Revision comparison data:

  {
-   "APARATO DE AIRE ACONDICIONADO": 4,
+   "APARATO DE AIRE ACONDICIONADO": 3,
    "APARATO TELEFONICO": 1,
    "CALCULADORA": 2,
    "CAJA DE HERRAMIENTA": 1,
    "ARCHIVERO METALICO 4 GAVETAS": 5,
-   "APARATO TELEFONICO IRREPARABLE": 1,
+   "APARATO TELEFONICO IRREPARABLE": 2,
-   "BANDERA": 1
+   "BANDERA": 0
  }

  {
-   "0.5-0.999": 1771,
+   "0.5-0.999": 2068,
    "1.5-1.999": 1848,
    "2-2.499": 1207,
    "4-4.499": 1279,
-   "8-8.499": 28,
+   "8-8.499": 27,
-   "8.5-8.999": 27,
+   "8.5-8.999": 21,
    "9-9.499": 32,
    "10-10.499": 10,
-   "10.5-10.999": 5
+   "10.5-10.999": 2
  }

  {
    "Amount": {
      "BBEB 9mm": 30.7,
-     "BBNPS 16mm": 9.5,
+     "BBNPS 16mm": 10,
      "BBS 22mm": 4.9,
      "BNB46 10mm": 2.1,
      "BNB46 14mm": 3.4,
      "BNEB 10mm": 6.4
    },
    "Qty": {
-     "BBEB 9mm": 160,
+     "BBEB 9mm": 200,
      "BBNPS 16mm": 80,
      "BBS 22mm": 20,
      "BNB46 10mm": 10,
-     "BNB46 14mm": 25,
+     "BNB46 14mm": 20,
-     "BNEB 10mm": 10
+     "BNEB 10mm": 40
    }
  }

--

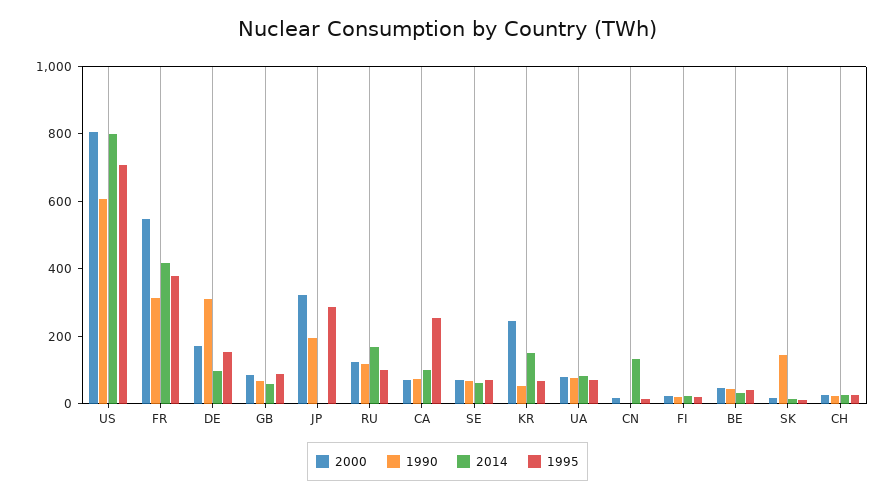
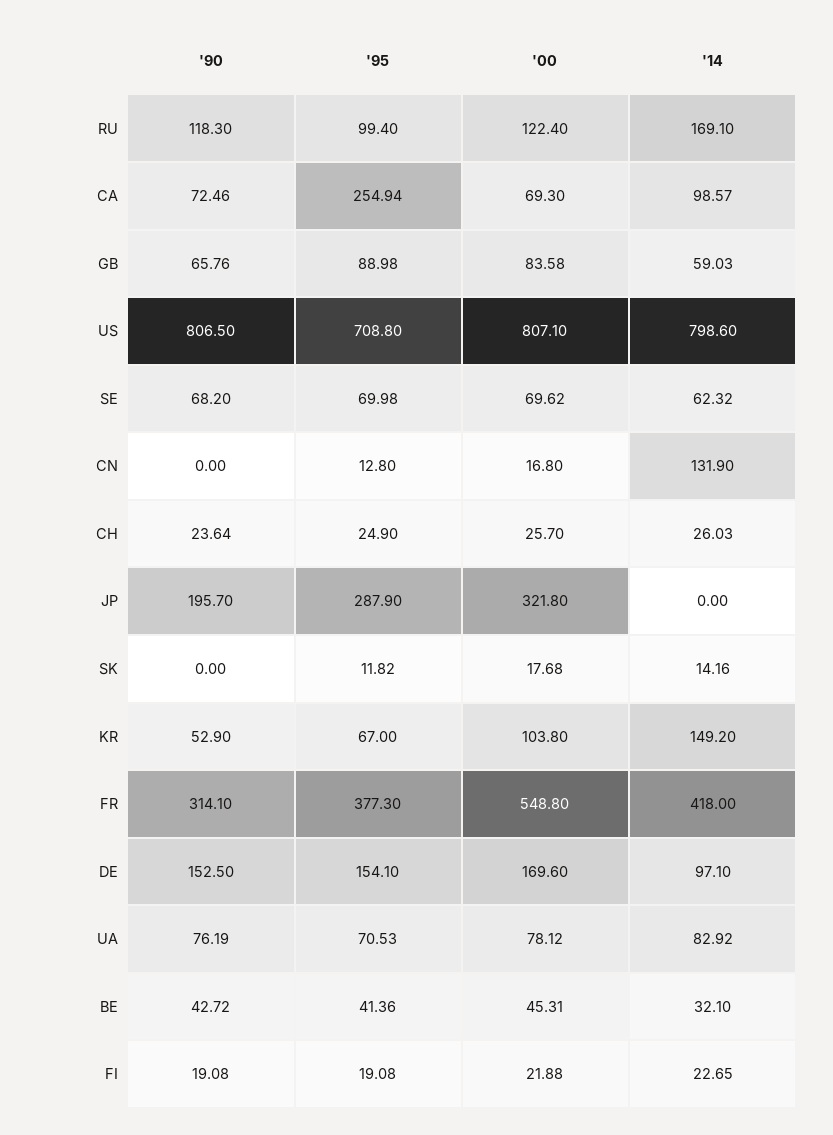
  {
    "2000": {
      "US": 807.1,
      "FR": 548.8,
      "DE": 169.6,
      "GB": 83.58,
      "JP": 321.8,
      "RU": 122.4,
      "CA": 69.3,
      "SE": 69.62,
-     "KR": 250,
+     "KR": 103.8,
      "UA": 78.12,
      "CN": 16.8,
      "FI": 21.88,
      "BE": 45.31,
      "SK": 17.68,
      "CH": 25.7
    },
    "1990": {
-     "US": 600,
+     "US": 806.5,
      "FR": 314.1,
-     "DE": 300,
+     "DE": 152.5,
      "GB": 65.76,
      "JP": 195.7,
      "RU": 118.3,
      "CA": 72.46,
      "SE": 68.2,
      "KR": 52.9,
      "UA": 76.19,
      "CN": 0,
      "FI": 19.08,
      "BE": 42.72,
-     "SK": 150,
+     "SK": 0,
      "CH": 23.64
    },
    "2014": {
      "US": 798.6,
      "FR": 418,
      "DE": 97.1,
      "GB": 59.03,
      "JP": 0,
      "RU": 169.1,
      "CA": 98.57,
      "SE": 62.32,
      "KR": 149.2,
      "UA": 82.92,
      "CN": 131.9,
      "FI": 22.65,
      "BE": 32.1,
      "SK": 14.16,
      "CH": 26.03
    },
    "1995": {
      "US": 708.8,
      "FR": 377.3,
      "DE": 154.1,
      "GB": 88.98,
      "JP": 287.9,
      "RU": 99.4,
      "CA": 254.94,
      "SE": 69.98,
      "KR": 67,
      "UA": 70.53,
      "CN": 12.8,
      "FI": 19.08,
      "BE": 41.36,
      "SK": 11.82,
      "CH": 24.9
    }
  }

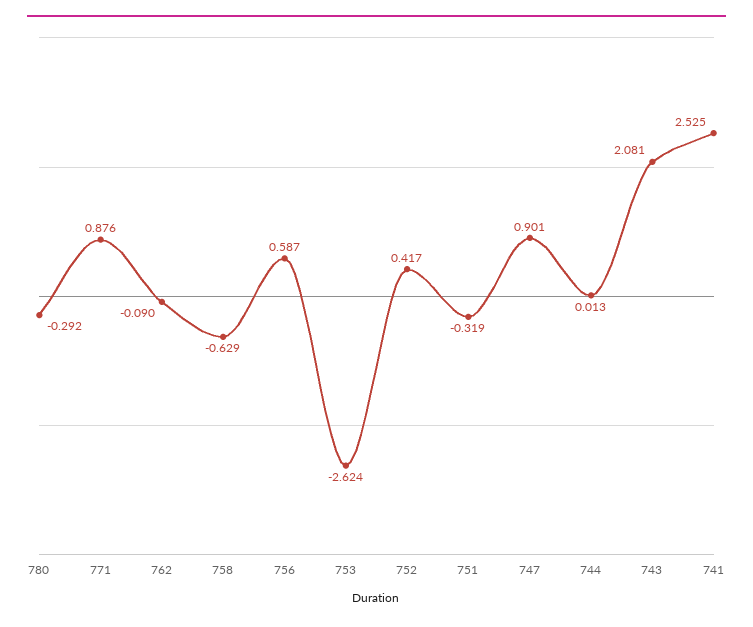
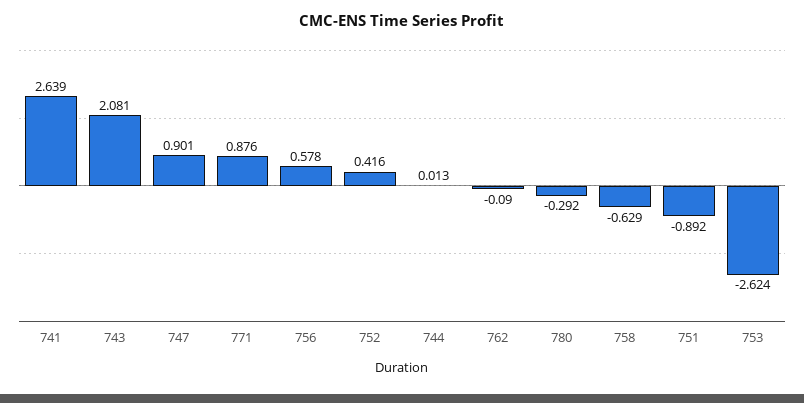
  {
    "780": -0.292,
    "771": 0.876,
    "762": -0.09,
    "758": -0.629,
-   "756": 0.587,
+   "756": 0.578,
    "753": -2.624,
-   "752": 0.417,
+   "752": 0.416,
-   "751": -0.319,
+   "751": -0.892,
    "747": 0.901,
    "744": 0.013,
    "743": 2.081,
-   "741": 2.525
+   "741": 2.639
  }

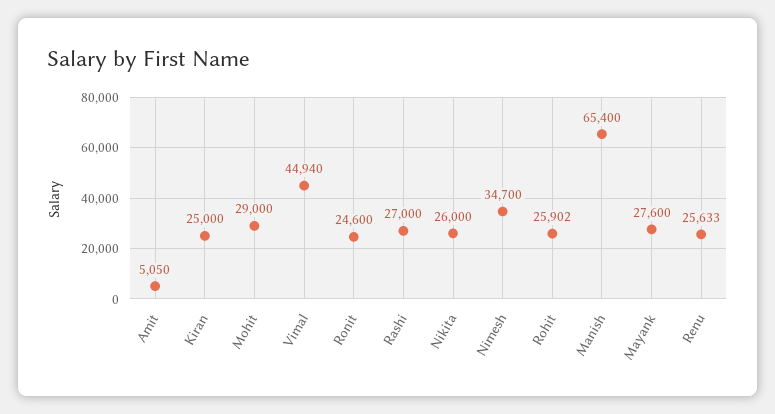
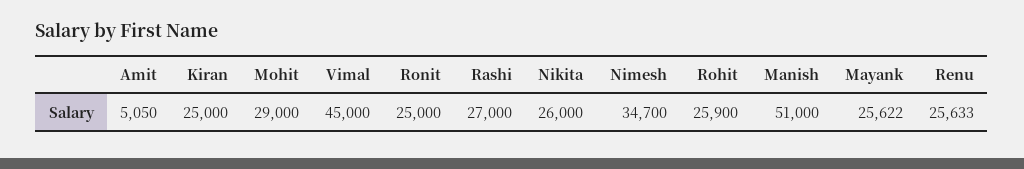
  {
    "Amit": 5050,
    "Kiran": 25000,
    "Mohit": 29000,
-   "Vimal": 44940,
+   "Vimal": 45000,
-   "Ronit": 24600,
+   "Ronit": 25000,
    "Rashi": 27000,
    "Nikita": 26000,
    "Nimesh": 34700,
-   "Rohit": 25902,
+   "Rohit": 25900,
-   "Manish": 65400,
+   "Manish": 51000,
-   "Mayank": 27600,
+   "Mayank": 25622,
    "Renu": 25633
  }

- Exercise instructions
Read through the entries and copy each line in which "TELEFONICO" appears.

- Result of this task
    "APARATO TELEFONICO": 1,
-   "APARATO TELEFONICO IRREPARABLE": 1,
+   "APARATO TELEFONICO IRREPARABLE": 2,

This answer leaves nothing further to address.